Values and Society: Understanding Future Shifts
Globalization's impact on cultures, societies and values must be the subject of deeper, more qualitative analysis. Increasing interconnectedness has not always led to secularization or homogenization. Often, in fact, it has exacerbated divisions.
•  The growth of economic opportunity as a result of globalization must be combined with a sense of values centred on the notions of justice and freedom to ensure its sustainability over the long run.
•  Burgeoning urban populations place enormous strains on existing infrastructure, particularly in Asia and Latin America. Urbanization must be made sustainable.
•  While consuming less is a difficult message in much of the world, developing market consumers have the economic motivation to "get more for less" which promotes demand for energy-efficient products.
•  It is not necessarily faith that brings people into conflict but rather politics and the pursuit of economic and military power, as well as the manipulation of ideology, whether religious or secular.
•  To foster cross-cultural understanding, public and private learning institutions must work to promote empathy. The Internet can play a critical role in education to bridge divides.

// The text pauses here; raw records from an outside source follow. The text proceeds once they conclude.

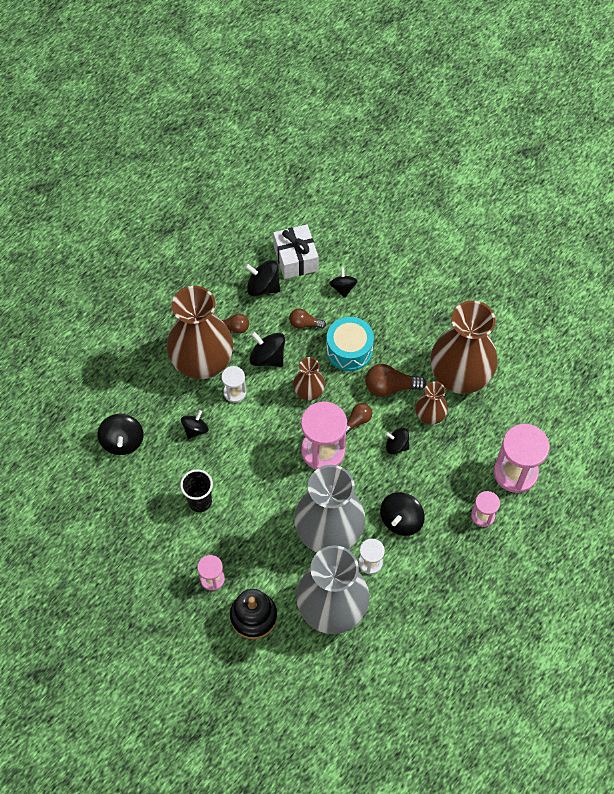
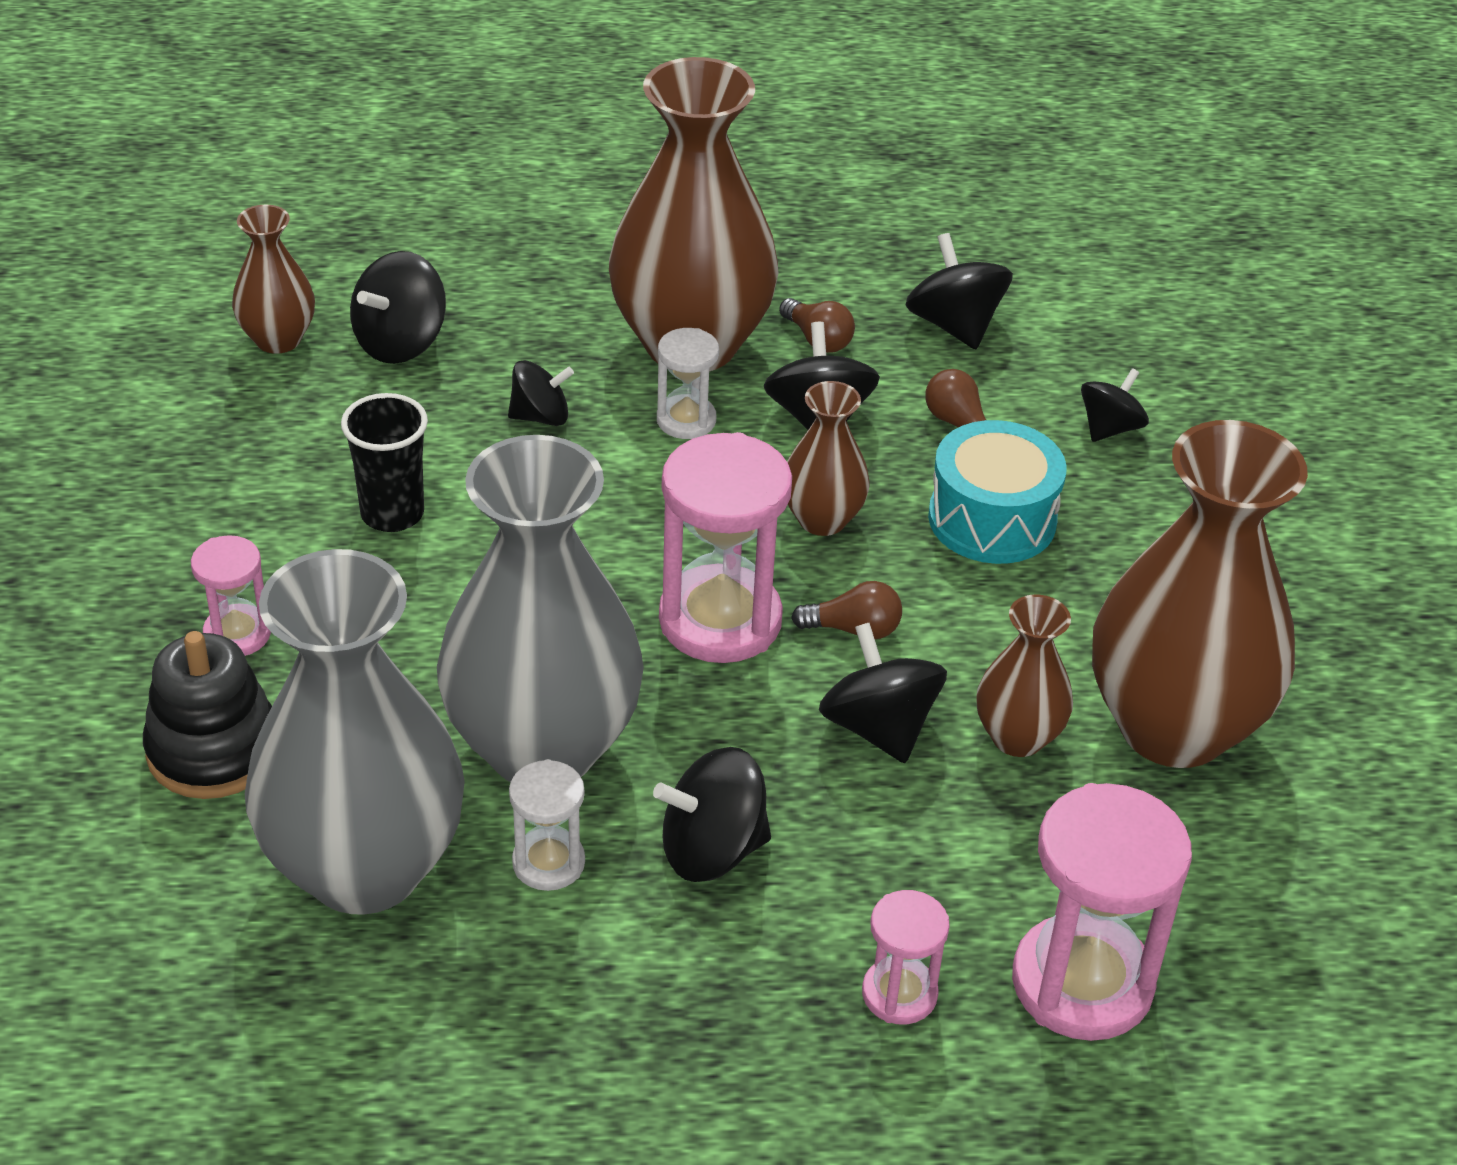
camera: 45 degrees right, 20 degrees down
(86, 475) = (278, 339): none -> brown vase
(296, 258) = (1073, 330): white gift -> none
(390, 387) = (997, 631): brown light bulb -> none
(396, 446) = (878, 727): black spinning top -> black spinning top, size x1.51

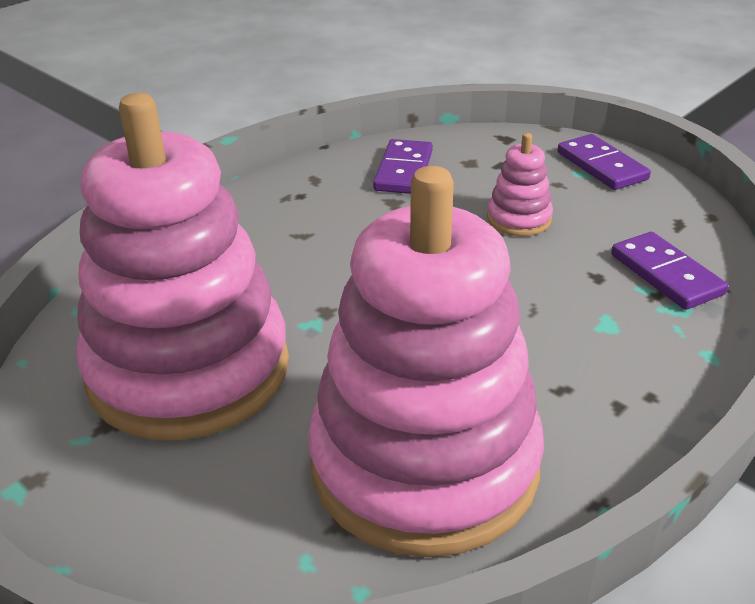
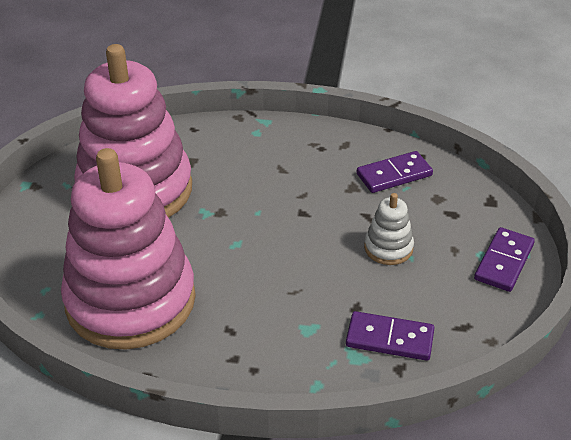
camera: 55 degrees right, 5 degrees up
(519, 219) = (388, 248): pink stacking toy -> white stacking toy
(666, 274) = (389, 339): purple domino -> purple domino turned 75 degrees clockwise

The Forum would like to thank the distinguished Co-Chairs of the Annual Meeting 2008, who led many sessions and provided valuable insights and wisdom. They were:
Tony Blair, Prime Minister of the United Kingdom (1997-2007); Member of the Foundation Board of the World Economic Forum
James Dimon, Chairman and Chief Executive Officer, JPMorgan Chase & Co., USA
K. V. Kamath, Managing Director and Chief Executive Officer, ICICI Bank, India
Henry A. Kissinger, Chairman, Kissinger Associates, USA
Indra K. Nooyi, Chairman and Chief Executive Officer, PepsiCo, USA
David J. O'Reilly, Chairman and Chief Executive Officer, Chevron, USA
Wang Jianzhou, Chairman and Chief Executive, China Mobile Communications Corporation, People's Republic of China

"In spite of the economic crisis, can we look beyond that and view Davos as a collection of minds to address issues that can be addressed? My hope is that we are here not only with a can-do spirit, but with a must-do spirit."
Indra K. Nooyi, Chairman and Chief Executive Officer, PepsiCo, USA

"Globalization is forcing changes in how people collaborate in a fundamental way. You need stronger and stronger collaborative political leadership. If we are interconnected and the world is interconnected, the only way for the world to work is to have a set of common values. We have no option but to work together."
Tony Blair, Prime Minister of the United Kingdom (1997-2007); Member of the Foundation Board of the World Economic Forum

"This is not a great year in the US for far-sighted and imaginative economic policies. We need to activate world trade talks and strengthen the global international system."